§ AUSGANGSTEXT:
───

Ein kühles Blondes ins Glas? Nein danke, heute nicht. Wir möchten gerne etwas Dunkles zu uns nehmen, mit Röstaromen, Malznoten und womöglich einem Hauch von Trockenfrucht. Darf es zur Abwechslung ein köstlicher Speisenbegleiter und eine charmante Brauspezialität für die kühle Jahreszeit sein?

Stout, Porter & Dunkles Lager

Bis vor etwa 180 Jahren waren die allermeisten Biere dunkel. Braunbiere mit wenig ansprechender Optik. Doch den Durstigen musste das damals egal sein, denn es mangelte schlicht an Alternativen, und auch das Auge trank noch nicht mit, wenn der Gerstensaft aus undurchsichtigen Ton- oder Holzkrügen floss. Doch das Jahr 1842 veränderte die Bierwelt radikal. Die Bürger des böhmischen Städtchens Pilsen begehrten damals auf gegen die miserable Qualität der städtischen Brauerei. Auf der Suche nach einem neuen Braumeister wurde man in Bayern fündig. Ein gewisser Josef Groll wurde angeheuert und traf in Pilsen auf bemerkenswerte Rahmenbedingungen. Das Saazer Land lieferte guten Hopfen und das Wasser von Pilsen war von guter, weicher Qualität. Ein goldenes, helles Bier erblickte in der Folge das Licht der Welt und noch heute schwören Biertrinker auf das Pilsner Urquell – es war der Startschuss für helle Lagerbiere nach Pilsener Brauart. Weitere Innovationen folgten im Rahmen der industriellen Revolution. Kühlaggregate halfen, die Temperatur bei der Gärung zu steuern, die Erhitzung des Malzes konnte schonender kontrolliert werden und eine neue Glasindustrie machte Glas erschwinglich. Plötzlich sah man, was man trank und der Siegeszug der goldenen, untergärigen Lagerbiere schritt unaufhaltsam voran.

───

§ AUFGABEN:
1. Welche Neuerungen nennt der Text über dunkle Biere im Rahmen der industriellen Revolution? Zähle alle auf.
2. Beantworte anhand des Textes über dunkle Biere:
(a) Welches Jahr veränderte die Bierwelt radikal?
(b) Wo wurde man auf der Suche nach einem neuen Braumeister fündig?
(c) Woher kam der gute Hopfen für Pilsen?
3. Entnimm dem Text über dunkle Biere unverändert den Abschnitt zwischen "Ein kühles Blondes" und "kühle Jahreszeit sein?", beide eingeschlossen.

§ VORLIEGENDES MATERIAL:
───

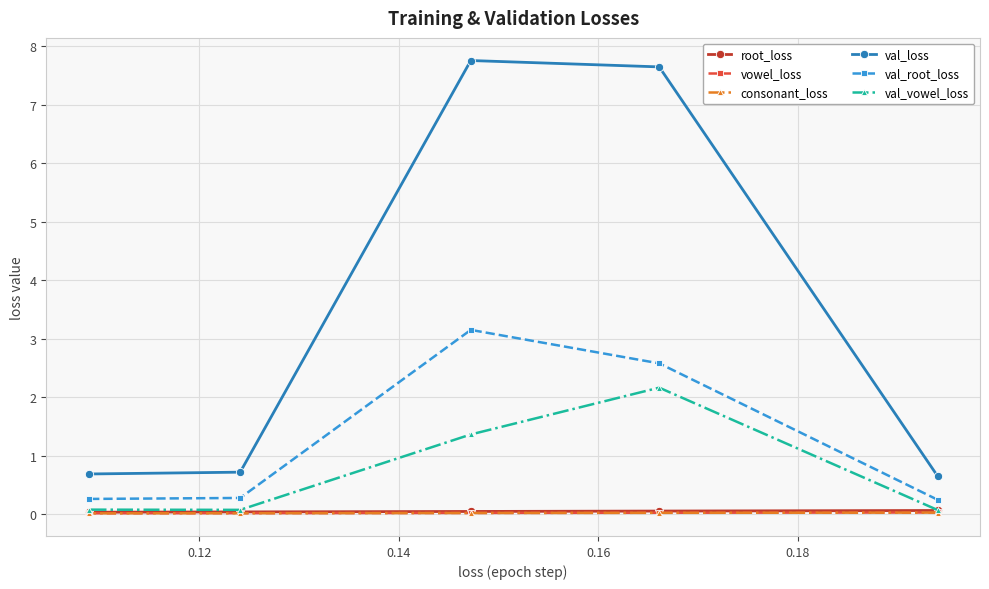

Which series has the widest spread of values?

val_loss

───

§ LÖSUNGEN:
1.
- Kühlaggregate zur Steuerung der Temperatur bei der Gärung
- schonender kontrollierbare Erhitzung des Malzes
- eine neue Glasindustrie, die Glas erschwinglich machte

2.
(a) 1842
(b) In Bayern
(c) Aus dem Saazer Land

3.
Ein kühles Blondes ins Glas? Nein danke, heute nicht. Wir möchten gerne etwas Dunkles zu uns nehmen, mit Röstaromen, Malznoten und womöglich einem Hauch von Trockenfrucht. Darf es zur Abwechslung ein köstlicher Speisenbegleiter und eine charmante Brauspezialität für die kühle Jahreszeit sein?